Il faut donc les aborder de manière responsable pour les anticiper et les traiter. Et pour être efficace, il convient d’être conscient de l’intrication de deux phénomènes. Le premier relève de la seule responsabilité humaine, après 200 ans d’industrialisation sauvage et de course à la productivité, avec une débauche d’énergie carbonée incontrôlée. L’autre relève des cycles climatiques naturels prouvés par l’étude des glaces polaires et a provoqué, à la fin de la dernière glaciation, une hausse de la température de plus de 4°C et une montée des mers de 120 mètres. L’homme n’y était pour rien. Alors que faire?

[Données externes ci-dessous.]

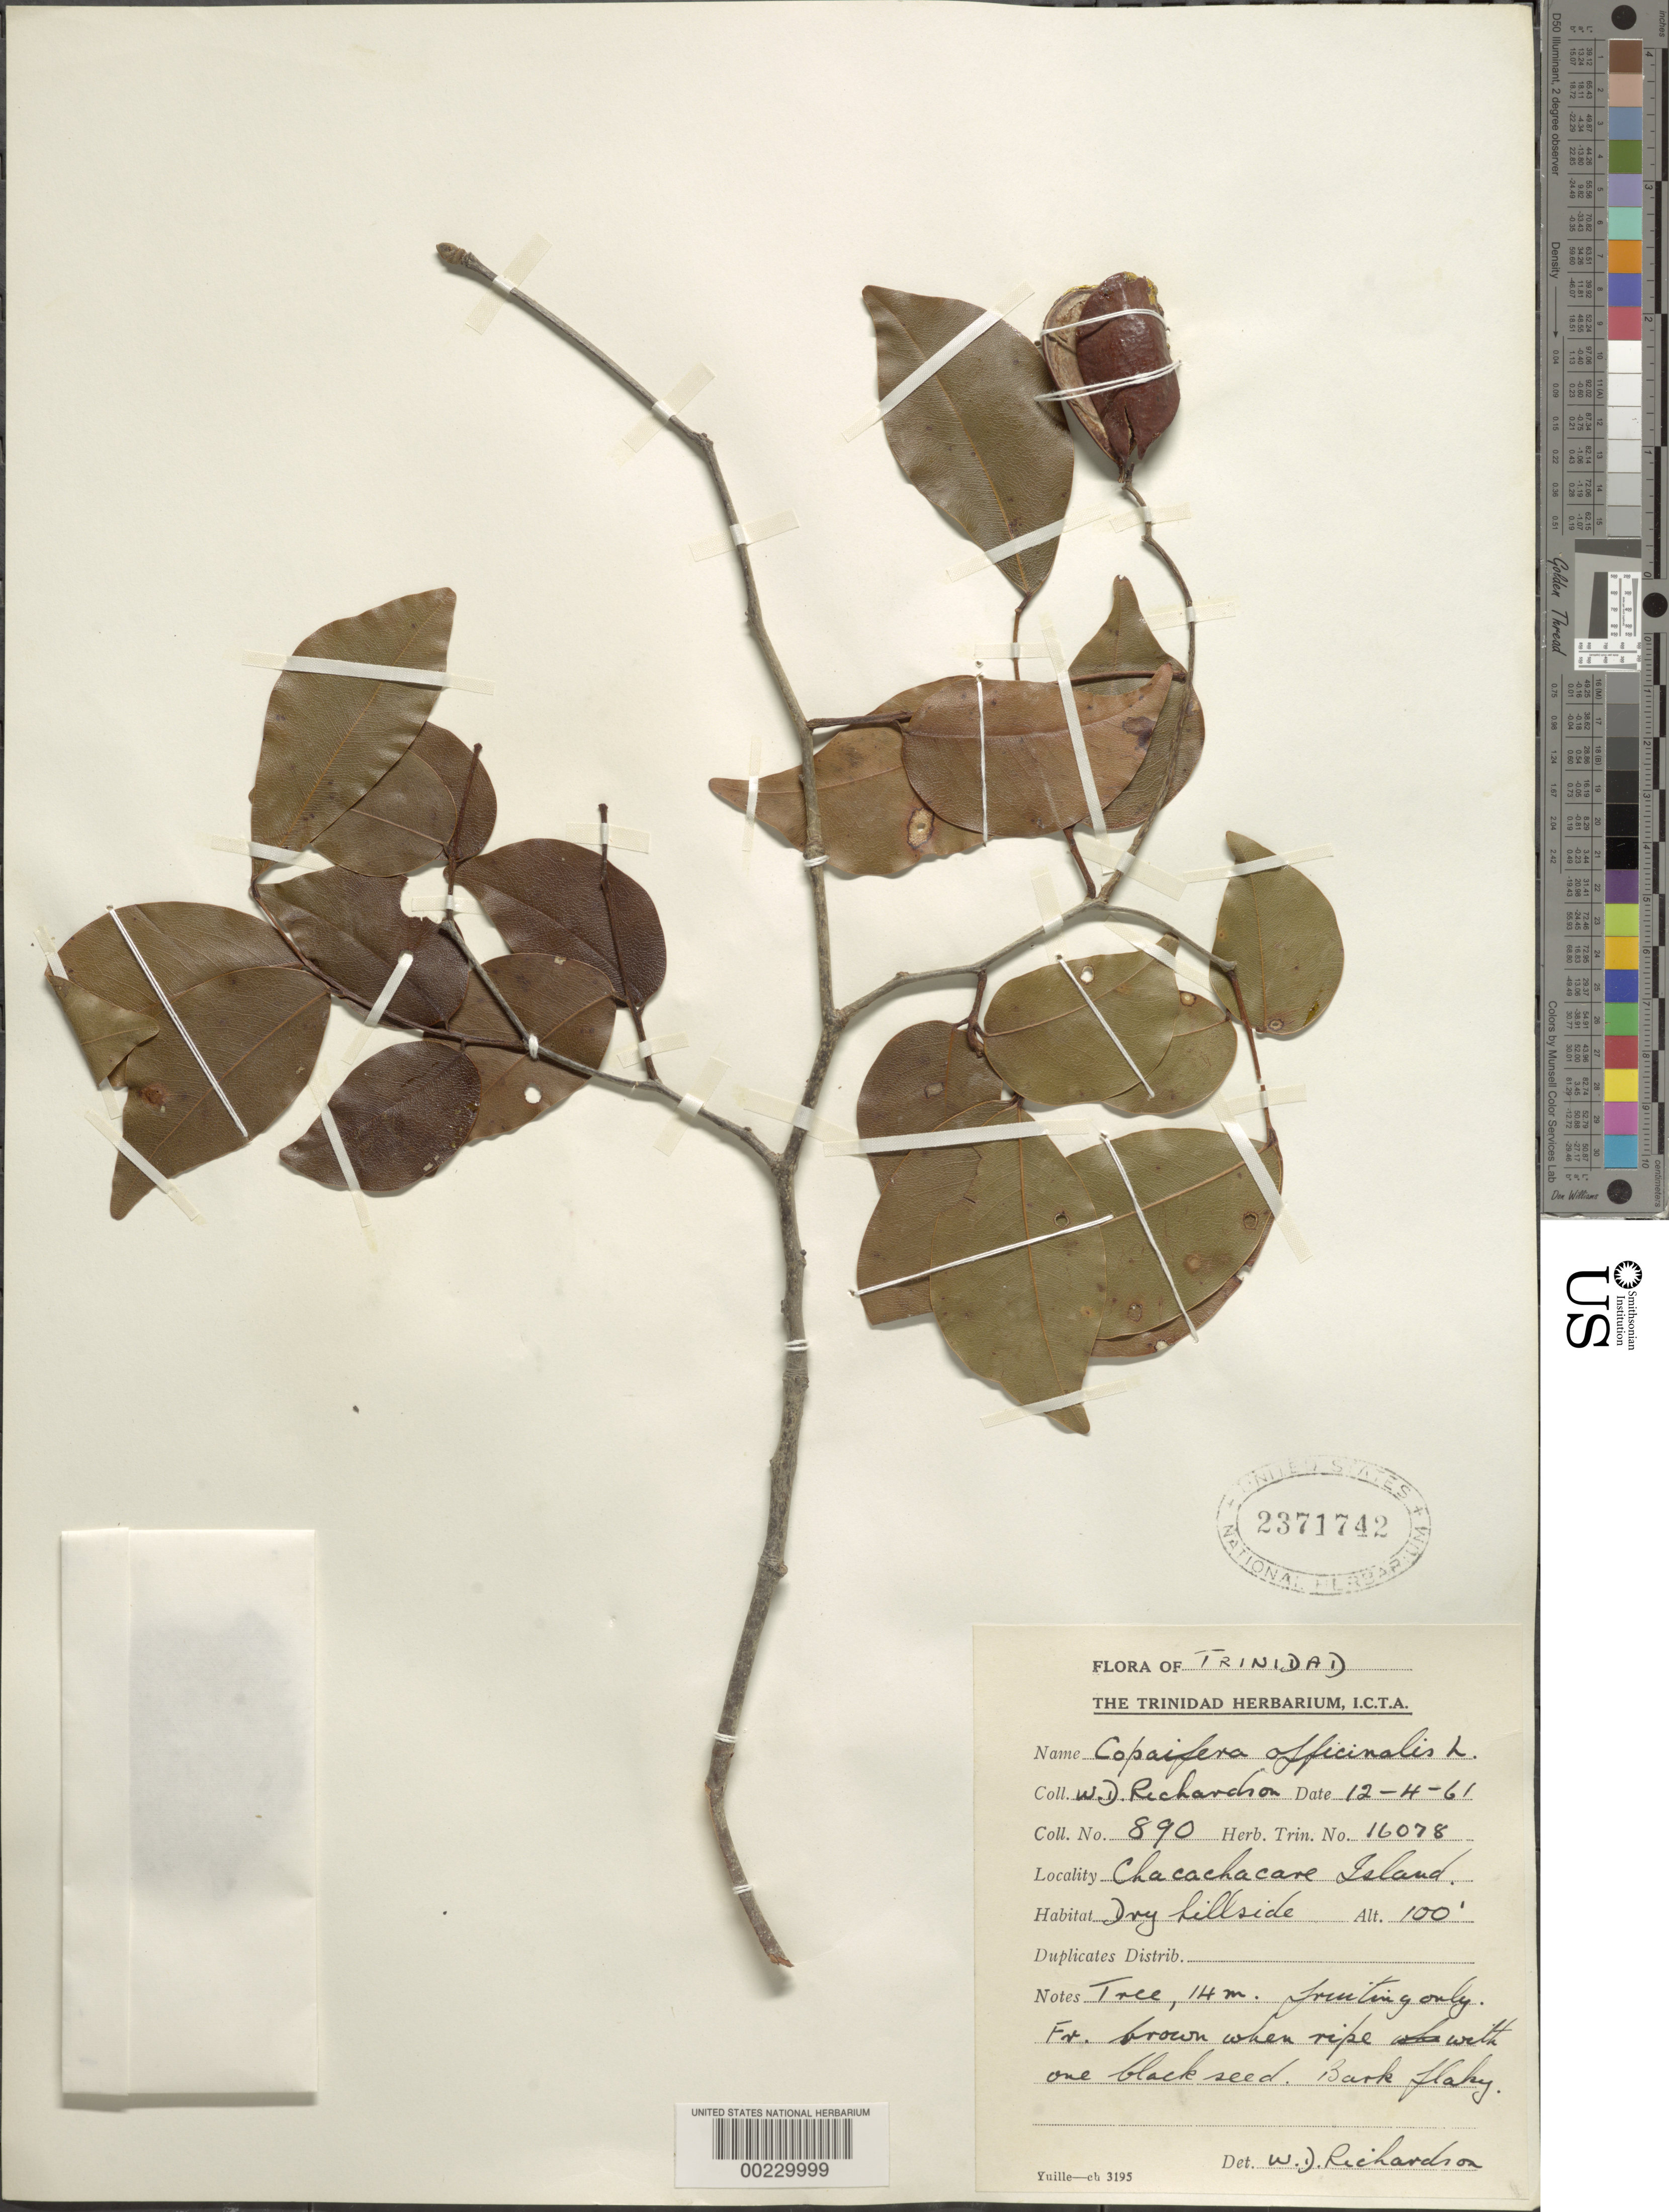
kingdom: Plantae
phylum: Tracheophyta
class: Magnoliopsida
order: Fabales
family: Fabaceae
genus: Copaifera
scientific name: Copaifera officinalis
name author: (Jacq.) L.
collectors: W. D. Richardson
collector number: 890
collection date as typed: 12 Apr 1961 or 04 Dec 1961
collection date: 1961-04-12 or 1961-12-04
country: Trinidad and Tobago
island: Trinidad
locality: Chacachacare island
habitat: Dry hillside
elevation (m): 30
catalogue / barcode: US 2371742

Cesser de dire que l’homme et les organismes vivants sont responsables de tout; sortir de l’angélisme de l’accord de Paris; rattraper le retard phénoménal de l’Union européenne en matière technologique et de solutions alternatives innovantes; cesser de nouer des accords de libre-échange non écologiques; refuser la mondialisation et la marchandisation de l’eau, de l’air, de la terre et anticiper leur gestion; limiter les contraintes pseudo-environnementales qui plombent les coûts des voitures, des logements et de la nourriture, et qui justifient des taxes de plus en plus insupportables pour les peuples.

Sortons en urgence du dogmatisme et passons à des... (le Président retire la parole à l’oratrice)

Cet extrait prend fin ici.